[Opening Material for this task section]
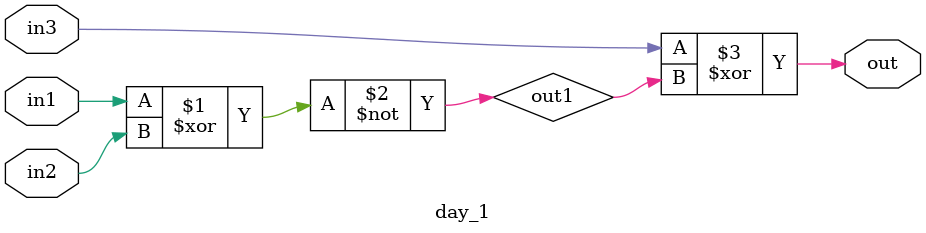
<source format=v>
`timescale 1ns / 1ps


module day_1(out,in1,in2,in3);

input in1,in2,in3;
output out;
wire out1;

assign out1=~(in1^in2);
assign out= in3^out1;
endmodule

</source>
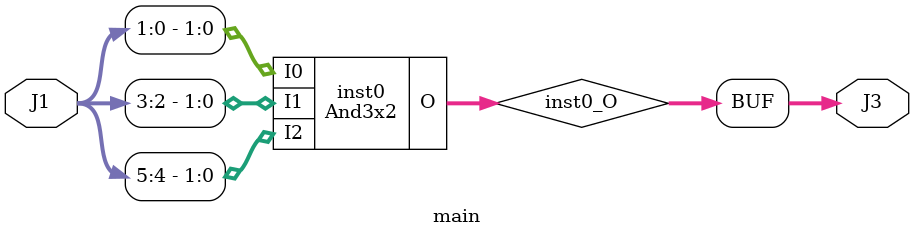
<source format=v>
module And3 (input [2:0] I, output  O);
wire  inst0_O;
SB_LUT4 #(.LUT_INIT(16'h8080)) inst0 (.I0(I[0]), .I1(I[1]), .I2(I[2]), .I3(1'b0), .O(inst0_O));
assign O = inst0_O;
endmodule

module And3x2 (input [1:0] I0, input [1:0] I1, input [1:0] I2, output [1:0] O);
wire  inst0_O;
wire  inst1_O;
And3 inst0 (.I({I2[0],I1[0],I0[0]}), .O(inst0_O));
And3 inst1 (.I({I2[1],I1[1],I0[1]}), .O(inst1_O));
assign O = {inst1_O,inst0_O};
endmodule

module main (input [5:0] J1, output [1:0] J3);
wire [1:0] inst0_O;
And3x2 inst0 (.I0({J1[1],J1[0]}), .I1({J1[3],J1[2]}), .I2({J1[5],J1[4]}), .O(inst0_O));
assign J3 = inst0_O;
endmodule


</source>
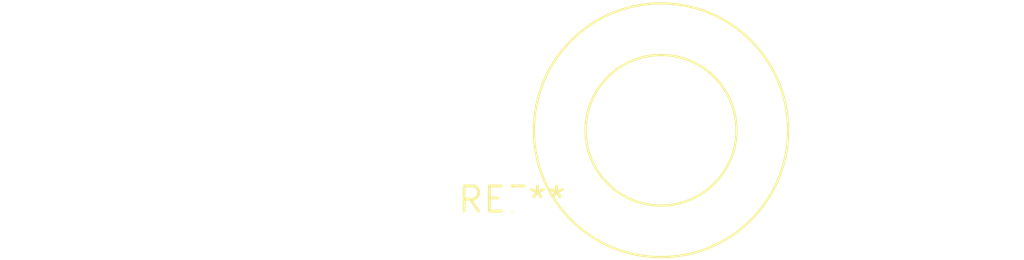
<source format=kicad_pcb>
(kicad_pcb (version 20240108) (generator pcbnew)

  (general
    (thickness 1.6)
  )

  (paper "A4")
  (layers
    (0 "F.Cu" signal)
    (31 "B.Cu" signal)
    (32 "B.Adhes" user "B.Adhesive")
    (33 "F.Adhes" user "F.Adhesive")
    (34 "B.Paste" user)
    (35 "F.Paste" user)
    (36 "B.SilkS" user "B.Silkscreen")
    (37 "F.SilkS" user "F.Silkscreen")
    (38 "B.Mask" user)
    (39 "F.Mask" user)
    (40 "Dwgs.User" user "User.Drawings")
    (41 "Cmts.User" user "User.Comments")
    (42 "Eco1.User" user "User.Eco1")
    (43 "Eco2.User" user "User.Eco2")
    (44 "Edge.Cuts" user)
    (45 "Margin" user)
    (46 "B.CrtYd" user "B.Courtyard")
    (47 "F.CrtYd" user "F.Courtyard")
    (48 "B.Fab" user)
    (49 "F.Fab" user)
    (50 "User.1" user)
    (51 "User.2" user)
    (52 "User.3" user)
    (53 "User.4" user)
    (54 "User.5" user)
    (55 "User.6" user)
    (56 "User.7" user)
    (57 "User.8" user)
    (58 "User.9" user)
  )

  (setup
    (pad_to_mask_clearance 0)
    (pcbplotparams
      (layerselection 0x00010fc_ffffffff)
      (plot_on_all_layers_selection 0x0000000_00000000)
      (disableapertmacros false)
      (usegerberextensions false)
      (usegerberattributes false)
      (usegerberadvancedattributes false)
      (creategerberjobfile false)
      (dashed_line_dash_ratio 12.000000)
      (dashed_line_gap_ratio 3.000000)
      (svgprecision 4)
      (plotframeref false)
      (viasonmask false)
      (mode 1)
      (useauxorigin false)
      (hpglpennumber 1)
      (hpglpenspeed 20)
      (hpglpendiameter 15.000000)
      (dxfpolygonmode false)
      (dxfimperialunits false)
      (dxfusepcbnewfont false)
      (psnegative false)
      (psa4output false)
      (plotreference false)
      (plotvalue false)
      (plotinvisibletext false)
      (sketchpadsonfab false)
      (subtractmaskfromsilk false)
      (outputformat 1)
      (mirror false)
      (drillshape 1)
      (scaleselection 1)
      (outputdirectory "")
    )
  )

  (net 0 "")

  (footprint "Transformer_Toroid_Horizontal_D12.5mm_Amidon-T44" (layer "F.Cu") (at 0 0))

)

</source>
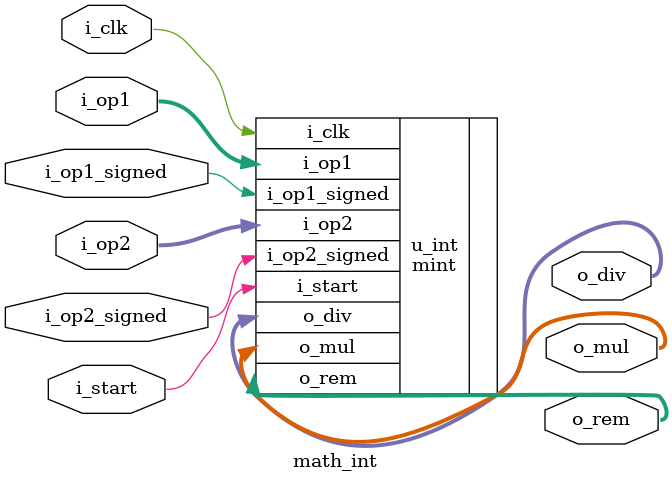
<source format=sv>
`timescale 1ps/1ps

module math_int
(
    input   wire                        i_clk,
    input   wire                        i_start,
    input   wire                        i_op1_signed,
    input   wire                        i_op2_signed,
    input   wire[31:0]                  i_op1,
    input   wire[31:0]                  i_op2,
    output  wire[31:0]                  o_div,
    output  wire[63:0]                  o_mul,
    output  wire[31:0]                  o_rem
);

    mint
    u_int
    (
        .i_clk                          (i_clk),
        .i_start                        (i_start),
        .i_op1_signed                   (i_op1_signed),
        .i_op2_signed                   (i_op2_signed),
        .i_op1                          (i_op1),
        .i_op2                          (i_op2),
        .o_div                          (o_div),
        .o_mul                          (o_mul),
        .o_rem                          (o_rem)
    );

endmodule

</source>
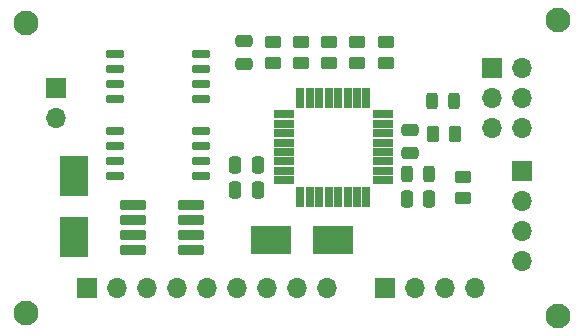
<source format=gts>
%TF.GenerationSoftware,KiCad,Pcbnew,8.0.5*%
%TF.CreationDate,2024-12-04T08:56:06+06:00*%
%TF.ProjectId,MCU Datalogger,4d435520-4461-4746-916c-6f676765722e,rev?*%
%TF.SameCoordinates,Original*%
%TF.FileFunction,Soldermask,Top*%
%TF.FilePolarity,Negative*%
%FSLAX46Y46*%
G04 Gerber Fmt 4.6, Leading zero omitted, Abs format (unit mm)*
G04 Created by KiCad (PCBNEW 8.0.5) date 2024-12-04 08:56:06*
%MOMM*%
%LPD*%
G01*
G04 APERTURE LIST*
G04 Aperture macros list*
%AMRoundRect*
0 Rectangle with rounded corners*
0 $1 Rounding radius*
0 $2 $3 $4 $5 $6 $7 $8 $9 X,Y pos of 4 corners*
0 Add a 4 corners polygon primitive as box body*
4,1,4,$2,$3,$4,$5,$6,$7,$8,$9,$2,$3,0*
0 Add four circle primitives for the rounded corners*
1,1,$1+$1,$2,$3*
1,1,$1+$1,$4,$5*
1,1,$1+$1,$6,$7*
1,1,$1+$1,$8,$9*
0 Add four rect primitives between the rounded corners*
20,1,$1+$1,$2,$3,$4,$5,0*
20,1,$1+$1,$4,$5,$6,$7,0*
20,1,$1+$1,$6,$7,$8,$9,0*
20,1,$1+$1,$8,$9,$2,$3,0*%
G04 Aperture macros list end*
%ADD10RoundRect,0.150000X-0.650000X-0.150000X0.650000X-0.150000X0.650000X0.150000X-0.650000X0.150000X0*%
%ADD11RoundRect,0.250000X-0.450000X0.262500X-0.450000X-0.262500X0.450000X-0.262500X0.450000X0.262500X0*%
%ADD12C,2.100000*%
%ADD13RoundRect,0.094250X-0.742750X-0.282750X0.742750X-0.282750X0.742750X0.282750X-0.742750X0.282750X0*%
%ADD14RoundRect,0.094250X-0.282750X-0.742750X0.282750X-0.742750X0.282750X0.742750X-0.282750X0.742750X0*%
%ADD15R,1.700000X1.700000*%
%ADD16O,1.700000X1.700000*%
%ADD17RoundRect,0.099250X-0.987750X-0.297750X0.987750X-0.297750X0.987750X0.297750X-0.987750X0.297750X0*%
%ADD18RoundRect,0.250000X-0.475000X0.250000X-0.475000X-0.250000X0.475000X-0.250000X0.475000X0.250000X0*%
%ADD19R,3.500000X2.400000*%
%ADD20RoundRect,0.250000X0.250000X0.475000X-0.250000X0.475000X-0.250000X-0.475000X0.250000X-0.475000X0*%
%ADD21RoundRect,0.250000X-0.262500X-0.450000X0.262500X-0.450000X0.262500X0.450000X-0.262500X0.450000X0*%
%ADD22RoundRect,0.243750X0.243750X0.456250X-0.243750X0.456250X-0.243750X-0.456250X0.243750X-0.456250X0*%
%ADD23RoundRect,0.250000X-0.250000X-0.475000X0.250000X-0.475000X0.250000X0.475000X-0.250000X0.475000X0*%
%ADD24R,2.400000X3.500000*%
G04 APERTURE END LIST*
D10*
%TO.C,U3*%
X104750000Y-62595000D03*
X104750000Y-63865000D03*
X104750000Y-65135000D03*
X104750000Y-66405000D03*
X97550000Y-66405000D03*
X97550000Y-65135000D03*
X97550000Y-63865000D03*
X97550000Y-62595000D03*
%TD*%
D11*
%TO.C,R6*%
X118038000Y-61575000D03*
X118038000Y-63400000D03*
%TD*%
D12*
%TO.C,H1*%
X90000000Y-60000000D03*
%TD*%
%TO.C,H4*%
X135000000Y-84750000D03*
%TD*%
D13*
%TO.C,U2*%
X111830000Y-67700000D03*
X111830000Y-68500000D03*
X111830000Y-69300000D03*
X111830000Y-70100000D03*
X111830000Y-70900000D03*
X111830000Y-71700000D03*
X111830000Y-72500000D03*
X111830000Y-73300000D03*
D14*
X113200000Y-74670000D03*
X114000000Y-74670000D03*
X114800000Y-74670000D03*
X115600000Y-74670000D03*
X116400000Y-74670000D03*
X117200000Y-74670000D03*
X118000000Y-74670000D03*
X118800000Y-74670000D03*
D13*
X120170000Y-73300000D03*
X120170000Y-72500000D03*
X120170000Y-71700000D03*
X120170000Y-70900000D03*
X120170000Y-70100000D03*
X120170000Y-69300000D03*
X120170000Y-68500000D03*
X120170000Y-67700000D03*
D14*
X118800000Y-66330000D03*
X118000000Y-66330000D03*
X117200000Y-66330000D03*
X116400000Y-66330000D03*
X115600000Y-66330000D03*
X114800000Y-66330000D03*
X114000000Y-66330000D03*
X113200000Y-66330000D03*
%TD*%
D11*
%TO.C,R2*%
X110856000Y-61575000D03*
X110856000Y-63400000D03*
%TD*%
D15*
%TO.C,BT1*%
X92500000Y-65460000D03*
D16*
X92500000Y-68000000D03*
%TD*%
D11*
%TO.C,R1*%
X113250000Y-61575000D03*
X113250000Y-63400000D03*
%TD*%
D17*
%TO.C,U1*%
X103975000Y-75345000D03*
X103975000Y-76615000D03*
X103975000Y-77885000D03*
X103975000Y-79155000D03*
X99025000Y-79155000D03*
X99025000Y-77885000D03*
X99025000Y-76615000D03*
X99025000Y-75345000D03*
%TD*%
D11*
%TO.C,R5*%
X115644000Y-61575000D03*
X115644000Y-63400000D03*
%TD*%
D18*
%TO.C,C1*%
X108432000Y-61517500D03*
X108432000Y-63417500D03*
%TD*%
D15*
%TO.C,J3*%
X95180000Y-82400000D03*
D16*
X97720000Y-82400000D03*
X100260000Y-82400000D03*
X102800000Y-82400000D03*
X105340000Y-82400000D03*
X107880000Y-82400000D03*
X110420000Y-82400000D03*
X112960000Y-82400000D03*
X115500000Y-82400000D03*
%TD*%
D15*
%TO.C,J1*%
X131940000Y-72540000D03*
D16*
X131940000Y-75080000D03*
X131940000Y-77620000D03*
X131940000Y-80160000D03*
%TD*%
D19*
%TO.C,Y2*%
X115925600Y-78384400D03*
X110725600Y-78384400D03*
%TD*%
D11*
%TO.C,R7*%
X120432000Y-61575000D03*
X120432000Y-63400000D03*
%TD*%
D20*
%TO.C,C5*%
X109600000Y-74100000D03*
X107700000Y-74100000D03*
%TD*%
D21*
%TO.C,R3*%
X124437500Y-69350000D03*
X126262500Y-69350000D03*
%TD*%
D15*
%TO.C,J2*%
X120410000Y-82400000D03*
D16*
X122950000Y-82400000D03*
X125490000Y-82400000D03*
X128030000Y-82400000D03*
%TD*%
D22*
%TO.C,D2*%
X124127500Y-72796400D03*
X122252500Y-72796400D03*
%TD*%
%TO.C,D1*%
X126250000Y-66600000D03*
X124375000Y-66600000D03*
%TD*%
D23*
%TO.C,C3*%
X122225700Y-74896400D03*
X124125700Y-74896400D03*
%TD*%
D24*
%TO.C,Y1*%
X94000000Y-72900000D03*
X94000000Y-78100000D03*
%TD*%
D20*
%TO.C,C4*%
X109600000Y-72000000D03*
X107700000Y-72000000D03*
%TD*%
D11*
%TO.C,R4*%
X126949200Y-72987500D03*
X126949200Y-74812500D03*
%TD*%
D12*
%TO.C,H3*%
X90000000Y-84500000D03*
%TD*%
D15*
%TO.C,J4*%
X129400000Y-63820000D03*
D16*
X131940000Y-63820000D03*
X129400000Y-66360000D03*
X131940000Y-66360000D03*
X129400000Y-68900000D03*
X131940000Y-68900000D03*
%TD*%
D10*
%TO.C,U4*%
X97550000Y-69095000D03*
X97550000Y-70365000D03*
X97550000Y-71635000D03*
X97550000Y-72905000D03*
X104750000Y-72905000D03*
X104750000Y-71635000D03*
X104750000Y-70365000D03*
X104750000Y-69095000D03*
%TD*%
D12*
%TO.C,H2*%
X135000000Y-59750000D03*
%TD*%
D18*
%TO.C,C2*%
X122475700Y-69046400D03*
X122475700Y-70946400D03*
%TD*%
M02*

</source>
[Closing Material for this task section]
Assignment ->
Transcribe each line of the data above, unaltered, from the one where "X113200000Y-74670000D03*" appears to the one where "X120170000Y-69300000D03*" appears, inclusive of both.

Reply to the exercise ->
X113200000Y-74670000D03*
X114000000Y-74670000D03*
X114800000Y-74670000D03*
X115600000Y-74670000D03*
X116400000Y-74670000D03*
X117200000Y-74670000D03*
X118000000Y-74670000D03*
X118800000Y-74670000D03*
D13*
X120170000Y-73300000D03*
X120170000Y-72500000D03*
X120170000Y-71700000D03*
X120170000Y-70900000D03*
X120170000Y-70100000D03*
X120170000Y-69300000D03*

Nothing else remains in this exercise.